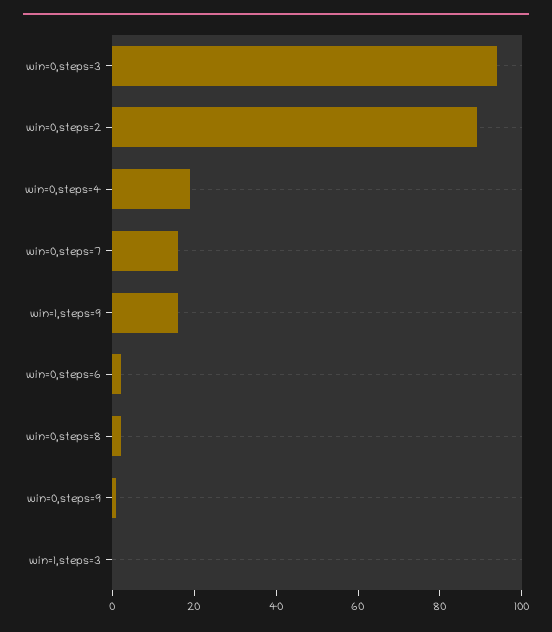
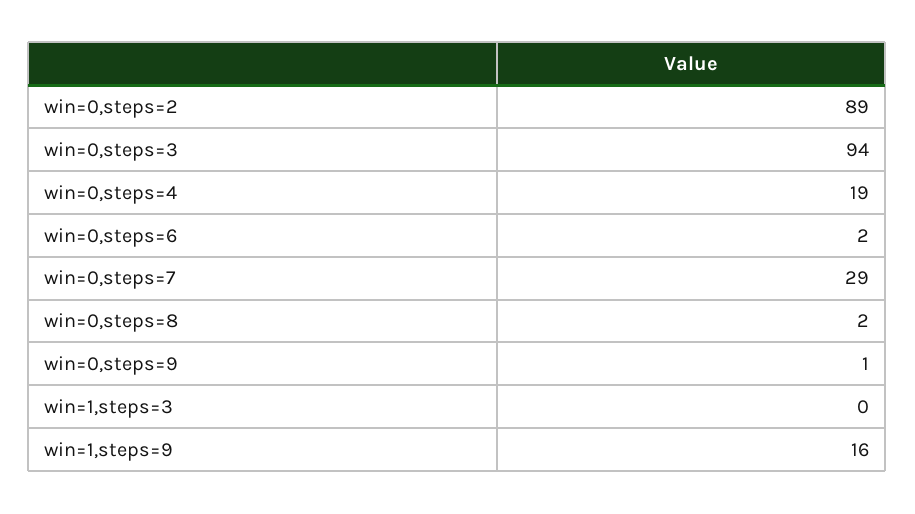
  {
    "win=0,steps=3": 94,
    "win=0,steps=2": 89,
    "win=0,steps=4": 19,
-   "win=0,steps=7": 15,
+   "win=0,steps=7": 29,
    "win=1,steps=9": 16,
    "win=0,steps=6": 2,
    "win=0,steps=8": 2,
    "win=0,steps=9": 1,
    "win=1,steps=3": 0
  }

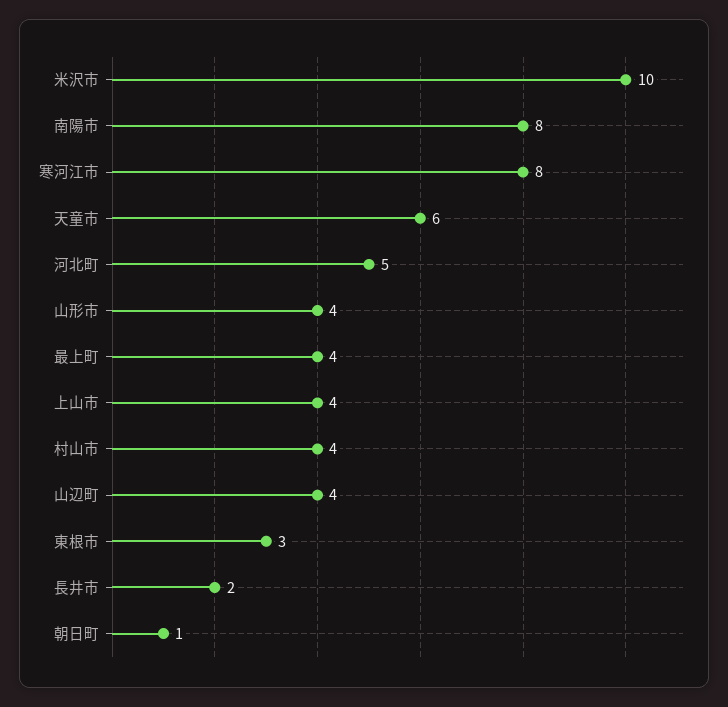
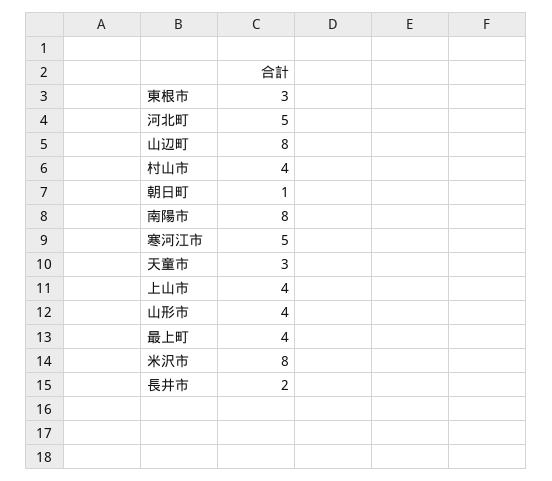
  {
-   "米沢市": 10,
+   "米沢市": 8,
    "南陽市": 8,
-   "寒河江市": 8,
+   "寒河江市": 5,
-   "天童市": 6,
+   "天童市": 3,
    "河北町": 5,
    "山形市": 4,
    "最上町": 4,
    "上山市": 4,
    "村山市": 4,
-   "山辺町": 4,
+   "山辺町": 8,
    "東根市": 3,
    "長井市": 2,
    "朝日町": 1
  }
:::
Task to carry out -> Everything in the records above must be restated verbatim, save for the pictures.

Written reply ->
  {
    "win=0,steps=3": 94,
    "win=0,steps=2": 89,
    "win=0,steps=4": 19,
-   "win=0,steps=7": 15,
+   "win=0,steps=7": 29,
    "win=1,steps=9": 16,
    "win=0,steps=6": 2,
    "win=0,steps=8": 2,
    "win=0,steps=9": 1,
    "win=1,steps=3": 0
  }

  {
-   "米沢市": 10,
+   "米沢市": 8,
    "南陽市": 8,
-   "寒河江市": 8,
+   "寒河江市": 5,
-   "天童市": 6,
+   "天童市": 3,
    "河北町": 5,
    "山形市": 4,
    "最上町": 4,
    "上山市": 4,
    "村山市": 4,
-   "山辺町": 4,
+   "山辺町": 8,
    "東根市": 3,
    "長井市": 2,
    "朝日町": 1
  }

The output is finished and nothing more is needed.